Because the terms of the conversion features have changed, the Company has determined the derivative liability features no longer exist and has reduced the derivative liability associated with this note to $0 as of June 30, 2019, from $3,276,331 as of December 31, 2018.

3) Convertible note held by SMEA2Z, LLC for a total principal of $242,000 as of June 30, 2019. On June 19, 2019, the Company and SMEA2Z entered into an Amendment and Forbearance Agreement. Under this agreement, SMEA2Z agreed to forbear from enforcing its rights under the note with regard to certain possible events of default, and further agreed to amend the note as follows:


a) SMEA2Z can convert the note into shares of the Company’s common stock only upon the earlier of (i) April 15, 2020 or (ii) any event of default under the note.
b) The face amount of the note was increased to $242,000.
c) The interest rate was increased to 12% per annum.
d) The conversion price shall be equal to 65% of the lesser of the lowest trading price of the Company’s common stock for (i) the 20 days immediately preceding June 19, 2019 or (ii) the 20 days immediately preceding the date of conversion. The note (i) accrues interest at the rate of 8% per annum and (ii) can be converted into shares of our common stock at a 30% discount to the lowest trading price during the twenty consecutive trading days immediately preceding the date of conversion.
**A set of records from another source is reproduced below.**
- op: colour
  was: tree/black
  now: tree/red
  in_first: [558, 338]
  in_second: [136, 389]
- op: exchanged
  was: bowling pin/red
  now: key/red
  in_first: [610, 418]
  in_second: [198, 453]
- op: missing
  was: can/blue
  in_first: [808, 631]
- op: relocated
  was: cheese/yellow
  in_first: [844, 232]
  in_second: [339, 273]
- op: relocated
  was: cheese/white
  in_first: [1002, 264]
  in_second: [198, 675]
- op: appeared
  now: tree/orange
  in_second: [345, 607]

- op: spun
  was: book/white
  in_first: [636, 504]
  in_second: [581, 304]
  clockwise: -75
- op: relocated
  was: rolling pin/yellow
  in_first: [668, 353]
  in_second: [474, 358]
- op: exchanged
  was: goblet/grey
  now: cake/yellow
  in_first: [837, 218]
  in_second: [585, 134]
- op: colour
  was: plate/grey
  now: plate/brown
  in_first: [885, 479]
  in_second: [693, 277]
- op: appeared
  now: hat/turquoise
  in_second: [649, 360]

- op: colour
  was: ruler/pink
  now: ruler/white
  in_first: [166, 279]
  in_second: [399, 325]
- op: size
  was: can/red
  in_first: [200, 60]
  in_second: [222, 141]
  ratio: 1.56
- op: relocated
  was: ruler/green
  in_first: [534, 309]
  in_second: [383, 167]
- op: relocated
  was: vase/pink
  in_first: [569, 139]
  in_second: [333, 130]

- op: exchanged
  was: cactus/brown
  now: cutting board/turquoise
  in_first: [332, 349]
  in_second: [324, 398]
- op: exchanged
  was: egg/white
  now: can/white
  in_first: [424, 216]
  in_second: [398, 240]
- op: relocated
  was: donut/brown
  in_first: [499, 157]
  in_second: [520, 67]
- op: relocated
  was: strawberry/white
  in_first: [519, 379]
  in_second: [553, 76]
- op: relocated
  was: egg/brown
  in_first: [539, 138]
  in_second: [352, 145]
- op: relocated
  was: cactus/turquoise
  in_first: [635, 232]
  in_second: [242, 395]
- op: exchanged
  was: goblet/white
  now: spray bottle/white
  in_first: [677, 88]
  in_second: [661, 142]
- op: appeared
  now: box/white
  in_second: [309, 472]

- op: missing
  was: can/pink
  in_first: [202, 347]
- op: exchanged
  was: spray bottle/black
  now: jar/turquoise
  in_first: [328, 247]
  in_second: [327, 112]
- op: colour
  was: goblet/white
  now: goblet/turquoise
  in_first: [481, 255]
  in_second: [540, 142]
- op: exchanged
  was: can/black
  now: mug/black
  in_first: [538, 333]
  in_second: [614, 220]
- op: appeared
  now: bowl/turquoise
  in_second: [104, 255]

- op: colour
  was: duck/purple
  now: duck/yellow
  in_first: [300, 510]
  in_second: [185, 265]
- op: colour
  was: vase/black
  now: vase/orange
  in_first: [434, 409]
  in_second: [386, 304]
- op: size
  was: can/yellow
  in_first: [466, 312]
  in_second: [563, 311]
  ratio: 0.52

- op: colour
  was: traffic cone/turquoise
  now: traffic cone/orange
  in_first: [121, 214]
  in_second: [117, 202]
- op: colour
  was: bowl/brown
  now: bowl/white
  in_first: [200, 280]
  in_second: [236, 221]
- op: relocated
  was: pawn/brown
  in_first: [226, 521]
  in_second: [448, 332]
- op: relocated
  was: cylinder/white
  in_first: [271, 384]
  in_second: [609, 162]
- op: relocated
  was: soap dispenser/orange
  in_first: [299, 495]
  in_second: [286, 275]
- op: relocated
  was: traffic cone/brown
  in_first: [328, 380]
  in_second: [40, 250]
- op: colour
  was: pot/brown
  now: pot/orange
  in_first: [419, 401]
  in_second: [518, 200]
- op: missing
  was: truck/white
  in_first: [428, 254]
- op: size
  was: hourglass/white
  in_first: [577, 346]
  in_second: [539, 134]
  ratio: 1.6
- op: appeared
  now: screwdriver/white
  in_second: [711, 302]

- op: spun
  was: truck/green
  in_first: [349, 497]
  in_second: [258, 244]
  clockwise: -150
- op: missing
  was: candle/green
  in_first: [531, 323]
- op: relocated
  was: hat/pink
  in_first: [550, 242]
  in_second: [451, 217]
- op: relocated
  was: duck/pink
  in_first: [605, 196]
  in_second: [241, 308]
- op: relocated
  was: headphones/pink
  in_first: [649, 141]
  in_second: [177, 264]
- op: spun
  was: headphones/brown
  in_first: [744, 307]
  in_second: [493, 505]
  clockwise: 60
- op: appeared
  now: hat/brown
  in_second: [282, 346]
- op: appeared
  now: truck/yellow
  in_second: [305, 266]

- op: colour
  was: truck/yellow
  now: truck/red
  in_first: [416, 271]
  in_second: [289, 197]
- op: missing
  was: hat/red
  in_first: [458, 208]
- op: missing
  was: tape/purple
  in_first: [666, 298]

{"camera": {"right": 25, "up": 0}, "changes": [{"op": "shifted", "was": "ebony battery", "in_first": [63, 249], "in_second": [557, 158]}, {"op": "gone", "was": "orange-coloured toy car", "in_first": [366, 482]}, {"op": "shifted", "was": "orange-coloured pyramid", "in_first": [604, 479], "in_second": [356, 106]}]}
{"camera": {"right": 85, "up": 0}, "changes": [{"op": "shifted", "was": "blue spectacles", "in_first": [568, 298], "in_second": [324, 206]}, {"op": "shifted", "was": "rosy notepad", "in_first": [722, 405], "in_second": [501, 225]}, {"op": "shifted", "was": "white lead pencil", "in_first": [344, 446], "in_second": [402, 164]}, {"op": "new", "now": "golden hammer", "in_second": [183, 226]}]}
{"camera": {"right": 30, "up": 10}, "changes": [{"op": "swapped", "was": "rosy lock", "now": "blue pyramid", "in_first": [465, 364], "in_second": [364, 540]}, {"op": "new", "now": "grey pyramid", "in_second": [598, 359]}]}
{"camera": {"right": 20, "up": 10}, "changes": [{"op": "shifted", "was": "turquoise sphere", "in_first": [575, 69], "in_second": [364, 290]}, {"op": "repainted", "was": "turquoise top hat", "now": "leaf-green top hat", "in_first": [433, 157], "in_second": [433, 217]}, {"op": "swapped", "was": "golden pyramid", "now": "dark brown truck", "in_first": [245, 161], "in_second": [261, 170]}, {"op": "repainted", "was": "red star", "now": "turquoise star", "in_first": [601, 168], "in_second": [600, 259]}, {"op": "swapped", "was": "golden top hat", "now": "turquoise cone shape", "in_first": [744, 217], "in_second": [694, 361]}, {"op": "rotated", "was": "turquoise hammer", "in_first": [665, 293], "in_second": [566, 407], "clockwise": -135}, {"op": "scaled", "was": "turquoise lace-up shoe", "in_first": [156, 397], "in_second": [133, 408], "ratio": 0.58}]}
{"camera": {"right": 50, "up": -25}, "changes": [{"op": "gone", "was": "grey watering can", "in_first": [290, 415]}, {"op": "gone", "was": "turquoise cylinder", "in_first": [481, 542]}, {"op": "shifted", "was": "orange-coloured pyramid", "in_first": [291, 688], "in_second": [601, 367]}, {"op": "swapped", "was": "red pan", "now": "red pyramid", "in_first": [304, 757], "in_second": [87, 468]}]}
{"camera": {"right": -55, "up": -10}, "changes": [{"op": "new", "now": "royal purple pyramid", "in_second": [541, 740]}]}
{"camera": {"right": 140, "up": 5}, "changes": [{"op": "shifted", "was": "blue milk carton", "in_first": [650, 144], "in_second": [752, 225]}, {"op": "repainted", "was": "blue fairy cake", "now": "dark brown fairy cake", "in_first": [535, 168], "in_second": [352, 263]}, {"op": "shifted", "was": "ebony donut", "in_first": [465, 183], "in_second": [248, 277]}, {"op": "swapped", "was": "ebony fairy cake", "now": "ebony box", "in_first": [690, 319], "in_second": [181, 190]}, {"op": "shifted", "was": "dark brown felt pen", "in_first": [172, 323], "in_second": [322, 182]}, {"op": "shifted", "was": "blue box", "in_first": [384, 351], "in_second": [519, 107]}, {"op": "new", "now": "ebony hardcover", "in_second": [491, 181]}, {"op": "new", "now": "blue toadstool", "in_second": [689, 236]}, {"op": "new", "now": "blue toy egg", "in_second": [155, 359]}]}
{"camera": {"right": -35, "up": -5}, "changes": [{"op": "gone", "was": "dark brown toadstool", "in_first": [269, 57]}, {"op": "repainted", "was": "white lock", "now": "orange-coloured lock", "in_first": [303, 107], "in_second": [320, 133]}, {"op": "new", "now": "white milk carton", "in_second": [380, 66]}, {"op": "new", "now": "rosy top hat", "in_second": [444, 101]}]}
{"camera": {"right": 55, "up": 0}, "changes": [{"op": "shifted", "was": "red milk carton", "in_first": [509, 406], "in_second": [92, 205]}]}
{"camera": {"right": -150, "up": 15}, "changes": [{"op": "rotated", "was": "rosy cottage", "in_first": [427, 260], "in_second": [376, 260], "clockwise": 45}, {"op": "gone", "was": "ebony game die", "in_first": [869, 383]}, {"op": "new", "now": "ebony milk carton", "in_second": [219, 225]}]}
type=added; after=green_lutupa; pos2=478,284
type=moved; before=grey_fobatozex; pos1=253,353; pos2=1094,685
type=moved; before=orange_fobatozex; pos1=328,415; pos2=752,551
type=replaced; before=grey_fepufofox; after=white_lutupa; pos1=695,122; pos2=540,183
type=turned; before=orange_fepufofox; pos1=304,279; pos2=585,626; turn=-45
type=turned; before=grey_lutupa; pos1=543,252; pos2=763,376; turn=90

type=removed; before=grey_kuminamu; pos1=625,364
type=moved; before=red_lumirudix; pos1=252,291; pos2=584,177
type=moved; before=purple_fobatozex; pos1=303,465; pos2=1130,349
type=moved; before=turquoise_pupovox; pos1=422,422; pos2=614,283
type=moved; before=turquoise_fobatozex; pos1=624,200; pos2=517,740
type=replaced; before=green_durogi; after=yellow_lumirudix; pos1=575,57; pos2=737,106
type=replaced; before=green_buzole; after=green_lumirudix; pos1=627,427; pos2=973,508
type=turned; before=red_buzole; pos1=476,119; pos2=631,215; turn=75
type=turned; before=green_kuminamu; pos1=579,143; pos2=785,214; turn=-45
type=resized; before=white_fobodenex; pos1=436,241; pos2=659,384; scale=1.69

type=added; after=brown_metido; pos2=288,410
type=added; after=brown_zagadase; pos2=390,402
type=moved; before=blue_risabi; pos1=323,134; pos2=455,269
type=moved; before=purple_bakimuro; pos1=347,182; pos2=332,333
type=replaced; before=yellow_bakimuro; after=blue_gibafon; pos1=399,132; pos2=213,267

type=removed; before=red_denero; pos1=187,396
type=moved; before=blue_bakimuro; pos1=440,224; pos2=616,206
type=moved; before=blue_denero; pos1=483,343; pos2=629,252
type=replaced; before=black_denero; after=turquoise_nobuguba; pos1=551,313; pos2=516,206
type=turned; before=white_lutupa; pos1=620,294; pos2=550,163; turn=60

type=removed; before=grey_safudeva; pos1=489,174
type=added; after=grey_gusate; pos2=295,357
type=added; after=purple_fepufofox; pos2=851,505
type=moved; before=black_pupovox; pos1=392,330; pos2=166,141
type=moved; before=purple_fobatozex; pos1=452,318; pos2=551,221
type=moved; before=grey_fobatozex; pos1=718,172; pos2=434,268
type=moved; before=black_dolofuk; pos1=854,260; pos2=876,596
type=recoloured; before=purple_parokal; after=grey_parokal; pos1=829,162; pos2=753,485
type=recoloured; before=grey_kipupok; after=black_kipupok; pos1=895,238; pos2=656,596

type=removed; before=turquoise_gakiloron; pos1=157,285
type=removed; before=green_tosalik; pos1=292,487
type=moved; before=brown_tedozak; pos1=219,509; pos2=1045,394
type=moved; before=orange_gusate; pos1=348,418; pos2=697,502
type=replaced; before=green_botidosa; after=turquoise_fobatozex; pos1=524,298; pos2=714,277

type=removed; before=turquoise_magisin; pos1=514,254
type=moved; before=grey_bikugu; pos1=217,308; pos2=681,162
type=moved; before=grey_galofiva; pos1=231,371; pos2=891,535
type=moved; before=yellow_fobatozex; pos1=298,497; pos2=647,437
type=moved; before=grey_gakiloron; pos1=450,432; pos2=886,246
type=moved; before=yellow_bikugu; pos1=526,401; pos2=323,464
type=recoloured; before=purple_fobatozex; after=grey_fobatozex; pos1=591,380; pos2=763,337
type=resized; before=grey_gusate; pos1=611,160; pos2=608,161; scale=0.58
Because the terms of the conversion features have changed, the Company has determined the derivative liability features no longer exist and has reduced the derivative liability associated with this note to $0 as of June 30, 2019, from $788,724 as of December 31, 2018.

14


4)
Convertible note held by AFT Funding Group, LLC for a total principal of $210,000 as of June 30, 2019. On June 19, 2019, the Company and AFT Funding Group entered into an Amendment and Forbearance Agreement. Under this agreement, AFT Funding Group agreed to forbear from enforcing its rights under the note with regard to certain possible events of default, and further agreed to amend the note as follows:

a) AFT Funding can convert the note into shares of the Company’s common stock only upon the earlier of (i) April 15, 2020 or (ii) any event of default under the note.
b) The face amount of the note was increased to $242,000.
c) The interest rate was increased to 12% per annum.
d) The conversion price shall be equal to 65% of the lesser of the lowest trading price of the Company’s common stock for (i) the 20 days immediately preceding June 19, 2019 or (ii) the 20 days immediately preceding the date of conversion. The note (i) accrues interest at the rate of 8% per annum and (ii) can be converted into shares of our common stock at a 30% discount to the lowest trading price during the twenty consecutive trading days immediately preceding the date of conversion.

Because the terms of the conversion features have changed, the Company has determined the derivative liability features no longer exist and has reduced the derivative liability associated with this note to $0 as of June 30, 2019, from $394,958 as of December 31, 2018.

5)
Convertible note held by Auctus Fund, LLC for a total principal amount of $600,000 as of June 30, 2019. The note (i) accrues interest at the rate of 12% per annum, (ii) can be converted into shares of our common stock at the lesser of $0.0015, or a 50% discount to the lowest trading price during the twenty-five consecutive trading days immediately preceding the date of conversion, (iii) is convertible in whole or in part at any time after the four (4) month anniversary of the issuance of the Note, and (iv) has an original issue discount of $54,000.

6) Convertible note held by Redstart Holdings Corp., for a total principal amount of $63,000 as of June 30, 2019. The note (i) accrues interest at a rate of 22% per annum, (ii) can be converted 180 days from June 12, 2019 at a discount of 39% to the lowest trading price during the twenty consecutive trading days immediately preceding the date of conversion, (iii) is due and payable June 12, 2020, and (iv) has an original issue discount of $3,000.